/i/Hikaye

Herkesin bir hikayesi var, ya senin hikayen nedir?
    başlık yok! burası bom boş!
  1. 101.
    0
    Uyandığımızda Pars hemen ayağa kalktı ve vücudunu genleştirdi. Artık benim de vücuduma dönme vaktim geldi diye düşündüm ve geri döndüm. Allahımmm. Ölüyorum galiba. Her yerim uyuşmuş. Kılımı kımıldatamıyorum. Üzerime gerçekten yatmasına gerek yoktu. Bir dahaki sefere kesin dille söyleyeceğim yatmamasını. Pars bana doğru baktı ve bir şeyler söylemeye çalıştı. Bu sefer ben de anlamadım. Bedenine girdim ve resmen rahatladım.

    Pars-“Bugün bedenimden ayrılma. Sana avlanmayı göstereceğim.” Dedi.

    Binnur-“Zaten kedinin, bedeninde çok avlandım.”

    Pars-“Kedi mi? Hahahaha. Onlarla ne avladın böcek mi? Bizim avlanmamız çok farklı, zaten farkı anlayacaksın.” Dedi ve bedenimi bırakıp inden çıktık. Ne şans ki bir tavşan ile karşılaştık. Aniden sessizleşti.Çalıların arasından onu izlemeye başladı. Tavşanın her yaptığı hareketi görüyordu. Her kas hışırtısını duymaya çalışıyordu. Kediler gibi değildi gerçekten de. Ve birden üzerine atladı. Tavşan daha ne olduğunu anlamadan onu ısırdığı gibi sağa sola vurmaya başladı. Tavşan hala çırpınmaya çalışsa da faydasız. Onun ağzından kurtulmasına imkan yok. Sonunda artık kaçacak hali kalmayınca da Pars onu yere bıraktı ve etini yemeye başladı. Normal bedenimde olsaydım kesinlikle bu sahneye kusardım ama eğlenceli geliyordu. O adrenalin, o yorgunluk, o yorgunluğun sonundaki büyük ödül olan tavşan… Ama bunlar benim duygularım değil.
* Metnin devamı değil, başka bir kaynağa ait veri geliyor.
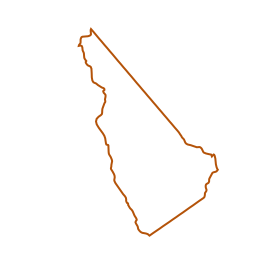 SVG path tracing the border of New Hampshire, rotated 323°
{"feature_id": "USA-3538", "entity_name": "New Hampshire", "entity_type": "State", "adm_level": 1, "iso_a3": "USA", "parent_name": "United States of America", "parent_adm1": "", "projection": "orthographic", "projection_center": [-71.585, 44.003], "detail": "fine", "context": "isolated", "style": "outline", "palette": "amber", "viewbox_px": 256, "rotation_deg": 323, "n_neighbors": 0, "source": "natural_earth", "source_scale": "10m", "svg_char_len": 3126}
<svg xmlns="http://www.w3.org/2000/svg" viewBox="0 0 256 256"><g transform="rotate(323 128 128)"><path d="M135.0,49.4L135.0,47.6L135.1,46.3L135.5,45.3L137.7,41.8L138.0,41.0L138.3,39.5L138.5,38.7L140.1,36.0L140.4,34.5L139.6,33.5L138.1,32.8L138.7,32.3L141.1,31.6L141.8,30.9L143.4,28.8L144.4,28.0L145.6,27.5L146.6,27.7L151.2,30.6L152.6,31.1L153.9,31.3L154.9,30.8L156.6,28.0L157.5,27.0L158.0,26.7L158.3,30.8L158.5,35.0L158.7,39.1L159.0,43.3L159.2,47.5L159.5,51.6L159.7,55.8L160.0,60.0L160.2,64.1L160.4,68.3L160.7,72.4L160.9,76.6L161.2,80.8L161.4,84.9L161.7,89.1L161.9,93.3L162.1,97.4L162.4,101.6L162.6,105.7L162.9,109.9L163.1,114.1L163.4,118.2L163.6,122.4L163.9,126.6L164.1,130.7L164.4,134.9L164.6,139.0L164.9,143.2L165.1,147.4L165.4,151.5L165.6,155.7L165.9,159.8L166.0,162.2L165.8,164.6L165.8,165.8L165.7,166.9L165.6,167.3L165.5,167.8L165.5,168.4L165.7,169.6L165.8,170.9L165.6,171.7L165.1,173.6L165.0,174.1L165.0,174.6L165.0,175.2L165.3,176.1L165.6,176.8L166.0,177.4L167.7,179.4L169.6,182.2L171.4,184.8L173.6,186.2L173.9,186.6L174.2,187.2L174.4,188.3L174.4,189.0L174.3,189.6L173.8,192.0L173.7,192.8L173.8,193.3L174.9,195.2L176.8,197.5L178.4,199.3L177.9,201.2L179.1,200.9L180.4,200.7L180.7,201.2L180.5,202.3L180.1,203.3L179.9,203.7L179.4,204.9L176.4,209.8L175.2,212.5L174.7,214.2L174.6,215.4L172.6,215.9L171.4,215.6L169.5,214.8L168.8,214.7L168.3,214.7L162.7,217.3L162.1,217.7L161.8,218.0L161.0,219.0L160.6,219.5L159.8,220.0L159.3,220.2L158.7,220.2L158.0,220.1L157.0,220.0L156.5,220.1L156.0,220.3L155.7,220.5L155.4,220.8L154.9,221.4L154.6,221.8L154.2,222.6L153.7,224.1L153.5,224.6L152.9,225.3L152.2,225.6L151.1,226.0L150.5,226.2L150.1,226.5L149.3,227.5L148.5,228.3L147.6,229.0L147.2,229.2L146.6,229.3L145.3,229.3L141.2,229.1L137.2,229.0L133.1,228.9L129.0,228.7L125.0,228.6L120.9,228.5L116.9,228.3L112.8,228.2L108.8,228.0L104.7,227.9L100.6,227.7L96.6,227.5L92.5,227.4L88.5,227.2L84.4,227.0L80.4,226.9L79.9,224.6L78.8,223.0L76.4,220.4L75.9,219.5L75.6,218.7L75.4,217.9L75.3,216.6L75.3,215.2L75.6,214.3L76.0,213.5L76.5,212.4L76.9,209.0L77.3,207.7L78.3,207.1L79.7,206.6L80.2,205.3L80.5,201.8L81.6,197.4L81.7,195.6L81.4,193.6L81.4,192.7L81.8,189.5L82.2,189.1L82.4,188.7L82.6,188.2L82.5,187.7L82.4,187.5L82.2,187.4L82.2,187.1L82.3,186.1L82.6,185.3L83.0,184.6L83.6,183.9L84.3,182.5L84.5,180.7L84.3,177.8L84.8,164.5L85.2,162.4L85.7,161.3L87.7,159.4L88.5,158.1L89.0,156.6L89.5,153.4L89.7,150.7L90.1,149.9L91.6,148.6L92.4,147.6L95.4,144.9L96.0,143.6L96.4,142.1L96.8,140.4L96.9,138.7L97.2,137.1L98.1,135.5L101.8,130.2L101.9,129.7L101.5,129.2L101.1,128.7L100.8,128.1L101.2,126.9L103.6,122.5L104.4,120.0L104.7,117.1L104.8,110.2L105.2,106.3L106.4,103.5L108.5,101.8L111.3,101.3L114.1,101.4L115.4,101.2L116.4,100.4L118.3,98.1L119.2,97.2L124.0,94.1L125.5,93.5L126.0,92.9L126.9,91.2L128.8,89.6L129.9,88.2L130.0,86.8L129.8,85.4L130.2,83.9L130.7,83.5L131.4,83.5L132.1,83.4L132.6,82.6L132.6,81.9L132.2,81.0L131.5,80.0L129.8,75.5L129.6,74.4L129.2,73.0L128.5,71.9L127.9,70.7L128.1,68.7L129.5,65.9L132.1,62.2L134.5,58.6L135.0,56.7L134.6,55.5L133.8,54.3L133.4,52.5L133.6,50.4L134.1,49.7L135.0,49.4Z" fill="none" stroke="#b45309" stroke-width="2"/></g></svg>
Onun duyguları. Bir tavşan yese de doymasına yetmedi. Başka avlar aramaya başladı. O anda karşısına bir ceylan çıktı.

    Pars-“Uzun süredir Ceylan eti yemiyordum.” Dedi ve ağzı sulanmaya başladı bile. Ama bir sorun var. Köylü halka sorduğumda ormanda hiç ceylan kalmadığını kesin dille belirtmişti. Şimdi burada ceylan olması bir sorun. Üstelik ceylanın hareketini hissetmiyorum. O da hissetmiyor ama gözünü açlık bürümüş. Hemen ruh baskısı yaptım ve kaçmaya başladım.

    Pars-“NE YAPIYORSUN?”

    Binnur-“Bu bir tuzak. insanların tuzağı.” Dedim ve onu kaçırmaya çalışsam da arkamızdan kurşun sesleri gelmeye başladı. Hatta biri sağ arka ayağımızı sıyırdı. Acı bir kükreme ile kaçmaya devam ettik. ine yaklaştık ama hala peşimizden geliyorlar.

    Binnur-“Sen ine gir ben onları oyalarım.” Dedim ve bedenime geçip inden çıktım. O da ine girdi. Avcılar da beni gördüler. Her tarafım kan içinde görünce:

    Avcı-“Burada bir bayan var. Galiba kaçırdığımız pars yaralamış.” Dedi. Diğer avcılar da yanıma geldiler.

    Binnur-“Ben iyiyim. Sadece kayboldum. Aç kaldığım için de tavşan avladım ve çiğ tavşan yerken üstüm kan oldu. Sonunda birileri beni bulabildi.”

    Avcı2-“Ee Pars ne olacak?”

    Binnur-“Pars mı? Kaplan gördüm ben sanki ama.”

    Avcı2-“Nereye doğru gitti?”

    Binnur-“Şu tarafa gitti.” Dedim ve inin tam zıttı yeri gösterdim.

    Avcı-“Siz onun peşinden gidin. Kürkü iyi para ediyor onun. Ben de bu bayanı köye zütüreyim. Çok zorluk yaşamış olmalısınız.” Ağlama taklidi yaptım ve:

    Binnur-“Teşekkürler.” Dedim. Ve inden uzaklaşmaya başladım. Umarım iyidir. Daha sonra gelip yaralarını saracağım.